We do not mean to imply in this remark, that the advanced and fully established Christian is in a situation, which either directly or indirectly is inconsistent with a full share of pleasurable and happy experience. On the contrary, his consolations, especially when he has found his true center and has fully united his once wandering heart to the heart of God, are tranquil, enduring, and substantial. But to think of such consolations much, to desire them much, and especially to aim at them as an ultimate object, is the precise way to miss them. I think it is very obvious, that he, who is seeking comfort as an ultimate object, is not seeking God but seeking himself. He is not seeking religion, in the proper sense of the term; but he is seeking just what he professes to seek, viz. comfort. Such seeking is in vain. There is but one ultimate object, at which, as those who wish to know the heights and depths of religion, we can safely aim, viz. God himself; or what may be considered as essentially the same thing, a sympathy of our whole being with the holy will of God.
It will be understood here, that we have not reference in these remarks to temporal or worldly consolations, so much as to those which are internal and spiritual. Nor do we mean to say, that to desire spiritual consolations and comforts is, in all cases, wrong. But what we mean to assert is, that we cannot desire them and seek them, out of the will of God and as ultimate objects, without some degree of spiritual injury, and without falling short of the highest attainments in the divine life.

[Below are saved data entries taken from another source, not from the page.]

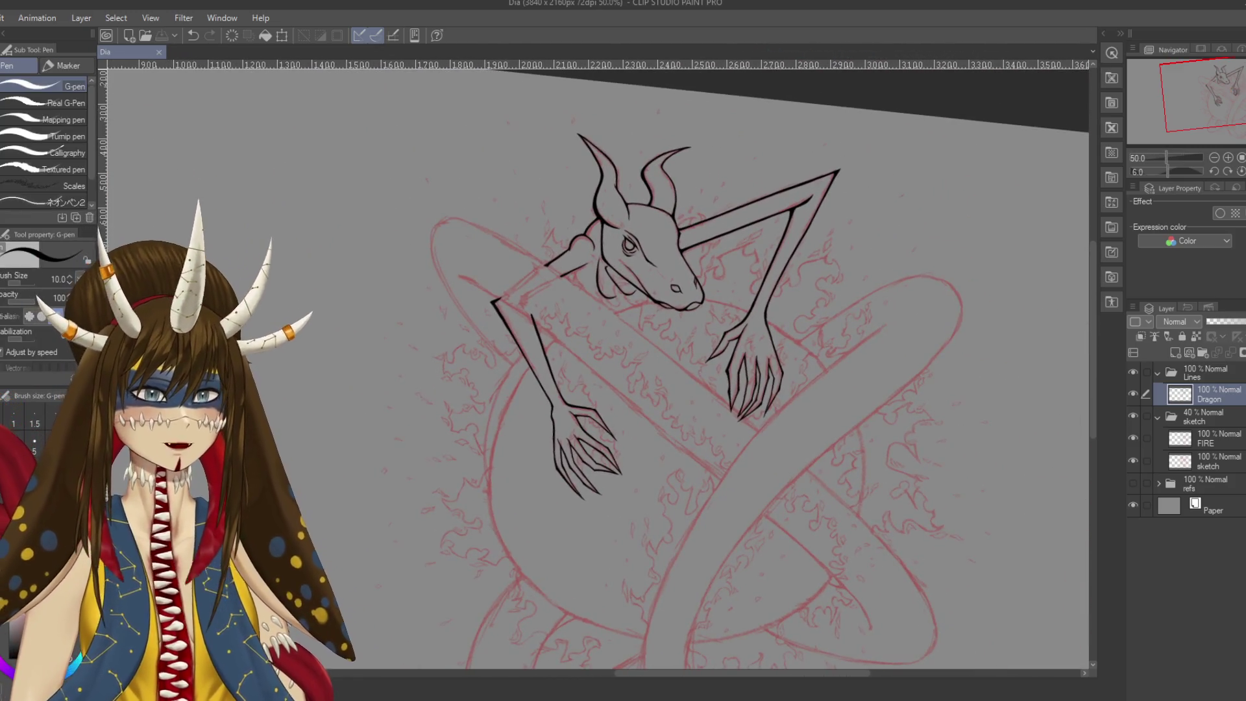
{"action": "left_click", "coordinate": [1134, 416]}
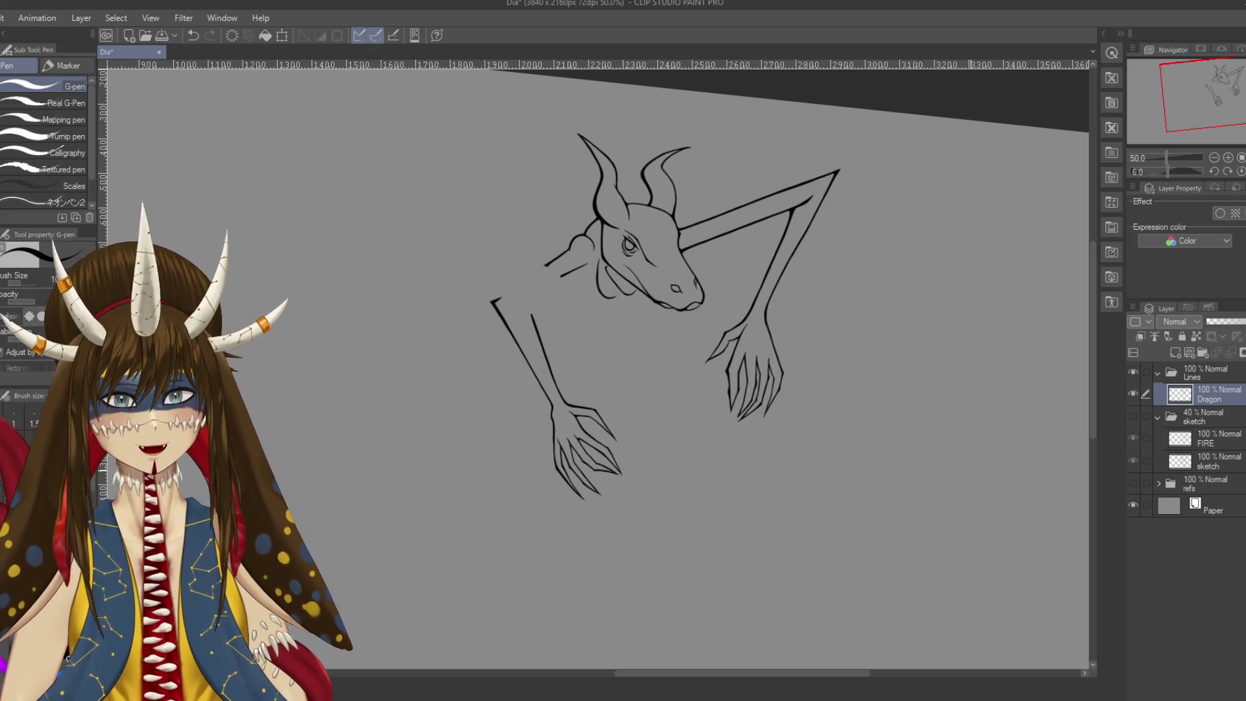
{"action": "scroll", "coordinate": [970, 470], "scroll_direction": "up", "scroll_amount": 2}
{"action": "scroll", "coordinate": [970, 470], "scroll_direction": "up", "scroll_amount": 2}
{"action": "left_click_drag", "start_coordinate": [970, 470], "coordinate": [1090, 578]}
{"action": "left_click_drag", "start_coordinate": [623, 364], "coordinate": [560, 323]}
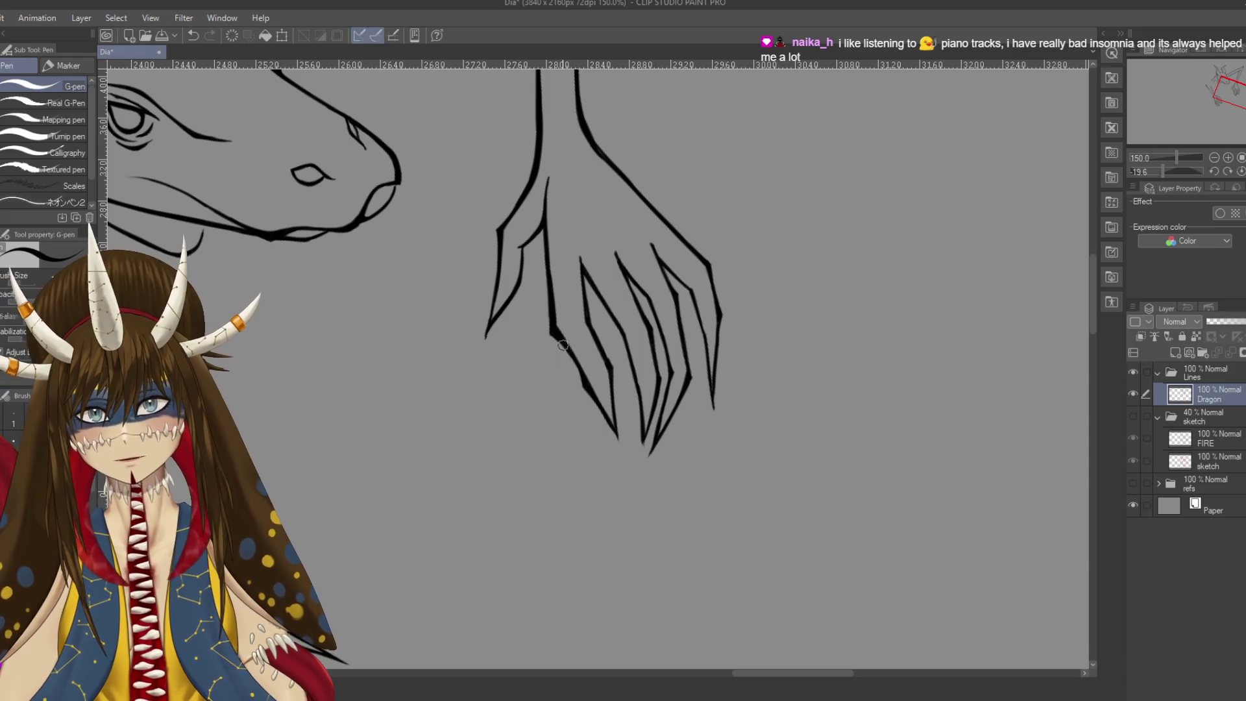
Erase part of the right hand's inner finger line, alternating Eraser and G-pen
{"action": "key", "text": "e"}
{"action": "left_click_drag", "start_coordinate": [557, 335], "coordinate": [559, 354]}
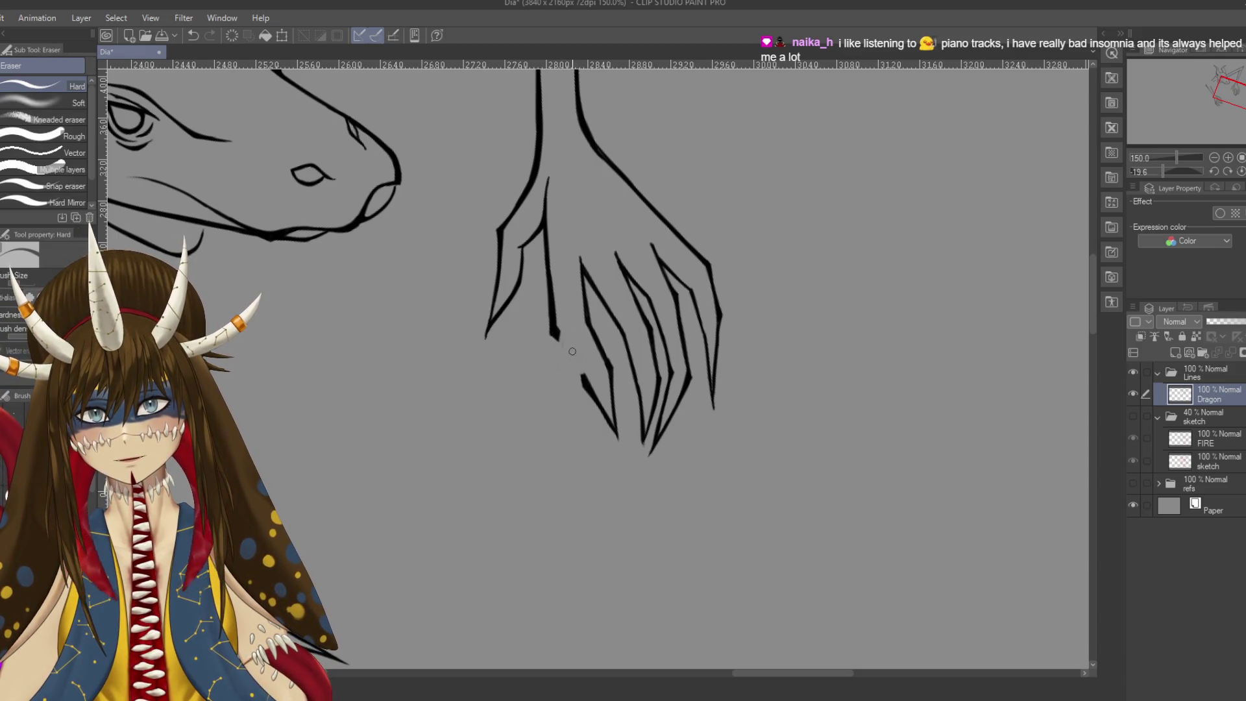
{"action": "key", "text": "p"}
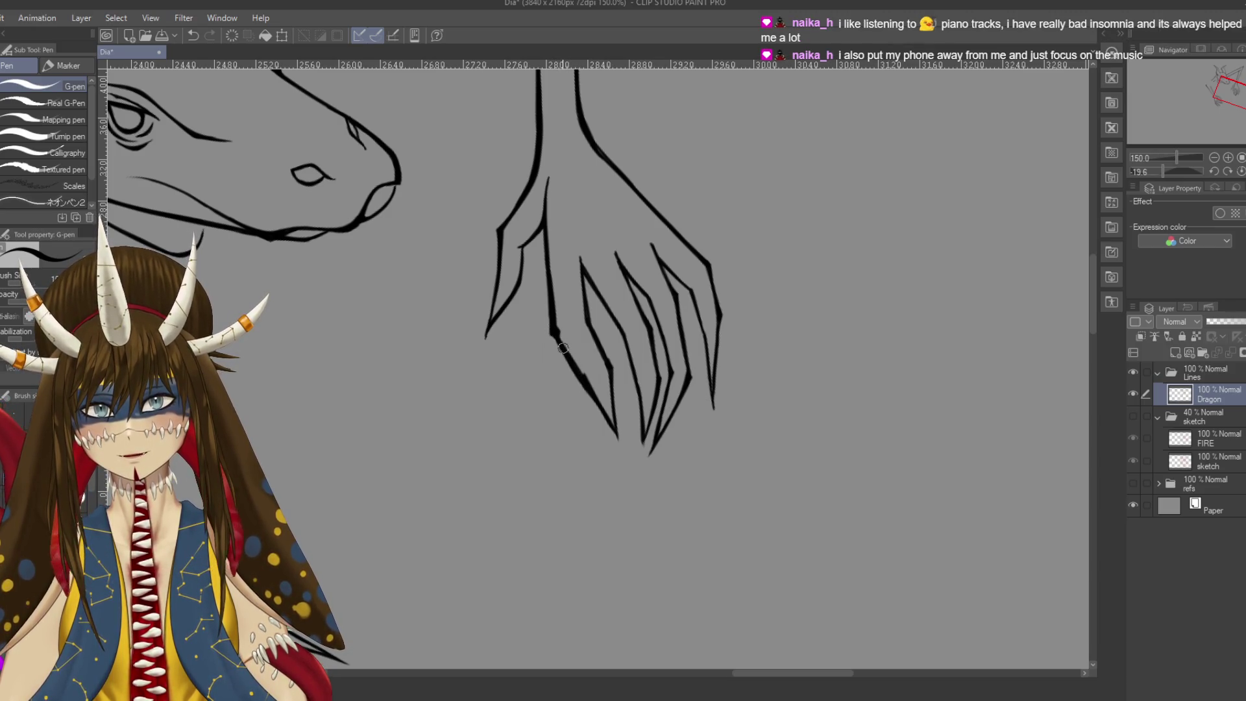
{"action": "key", "text": "e"}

To seek them in the way they are commonly sought is evidently to nourish the natural life or the life of self, which it is the object of true religion to destroy.
The question was once put to a pious person, 'whether she enjoyed herself.' Her answer was to this effect, that she could not speak positively and promptly in regard to herself because she endeavored to forget self, but she ENJOYED GOD. The reply evidently involved a great principle in religion. No one can enter into the true rest of the soul, in whom the principle of self-love exists in any degree, inconsistent with loving God with the whole heart. "Oh, my God," says the pious Lady Maxwell, "hear the cries of one on whom Thou hast had mercy, and prepare my heart to receive whatever Christ has purchased for me. Allow me not to rest short of it. Put a thorn is every enjoyment, a worm in every gourd, that would either prevent my being wholly thine, or in any measure retard my progress in the divine life."
— edited from The Interior or Hidden Life (1844) Part 2, Chapter 10.